A tour through the secure campus of Lawrence Livermore drives home just how rapidly the lab is evolving in the interim to counter the growing threat of terrorists armed with weapons of mass destruction. The halls of the Threat Assessment Center are lined with framed, ominous letters threatening the United States with the use of weapons of mass destruction. The center has been analyzing the letters for credibility.

A briefing in Livermore's Proliferation Prevention and Arms Control program reveals how scientists have scrambled to adapt radiological detectors originally designed to keep dangerous materials inside the U.S. nuclear complex to the far more challenging mission of keeping such materials from being smuggled out of the former Soviet Union, or across U.S. borders.

Scientists at Livermore recently developed a mobile radiation spectrometer-dubbed "Cryo3" for its novel cooling mechanism-that promises to limit the "false positives" from naturally occurring radiation in goods shipped into the United States such as bananas, clay, granite, and orange glaze. The importance of developing better radiation detectors was underscored in a recent presentation by the Institute for Science and International Security, a Washington think tank. The group estimated that the chances that terrorists will launch a successful attack with a radiological "dirty bomb" against a U.S target in the next five to 10 years are as high as 40 percent.

In Livermore's program for Chemical and Biological National Security, scientists have adapted the weapons labs' work in the Human Genome Project by mapping the DNA of numerous deadly biological agents, including anthrax, plague, and foot-and-mouth disease. This mapping can help detectors avoid false readings and help analysts determine the origins of such agents. A handheld biological detection system originally designed for U.S. military Special Forces and called HANAA-for Handheld Advanced Nucleic Acid Analyzer-can test for 12 known biological agents simultaneously. Livermore recently adapted the system for first responders in the United States, to help them detect future biological attacks.
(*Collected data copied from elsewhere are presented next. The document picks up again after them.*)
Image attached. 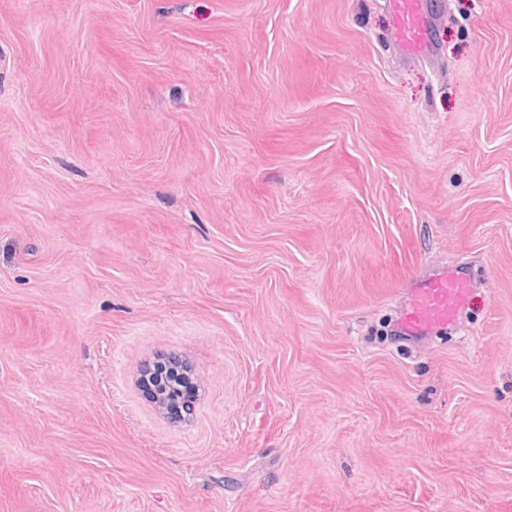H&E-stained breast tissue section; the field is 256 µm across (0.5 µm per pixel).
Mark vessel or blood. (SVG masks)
<instances>
[{
  "instance_id": "1",
  "label": "vessel or blood",
  "mask_w": 512,
  "mask_h": 512,
  "mask_svg": "<svg viewBox=\"0 0 512 512\" xmlns=\"http://www.w3.org/2000/svg\"><path fill=\"white\" fill-rule=\"evenodd\" d=\"M392 37L403 58L414 61L433 53L428 30L432 24L426 0H389ZM474 297L468 268L451 265L414 279L405 288L395 320L405 336H431L459 327Z\"/></svg>"
}]
</instances>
"In biological forensics, early detection of the actual release of a biological agent is essential, because if you wait until symptoms appear in human hosts and the disease has reached the infectious stage, the spike of how quickly it spreads at that point goes off the charts," said J. Patrick Fitch, leader of Livermore's chemical and biological program, which has collected and analyzed almost 1 billion liters of air for the presence of biological agents in the past year alone.

The grim familiarity Livermore scientists have with doomsday scenarios that were once reserved for Hollywood thrillers-and their understanding of statistical probability-gives them an air of fatalism when talking about the likely toll of death and injury in the war on terrorism. It's not a matter of whether terrorists armed with weapons of mass destruction will attack the United States, they say. It's a matter of when.

"That's why I think one of the first acts of the Department of Homeland Security," said Livermore's Stoutland, "should be to define a matrix of success that will not judge them as failures in the event of a single successful terrorist attack. Because I think an attack by terrorists armed with weapons of mass destruction is inevitable. I don't know how many people will be killed or what kind of attack it might be. But it's inevitable."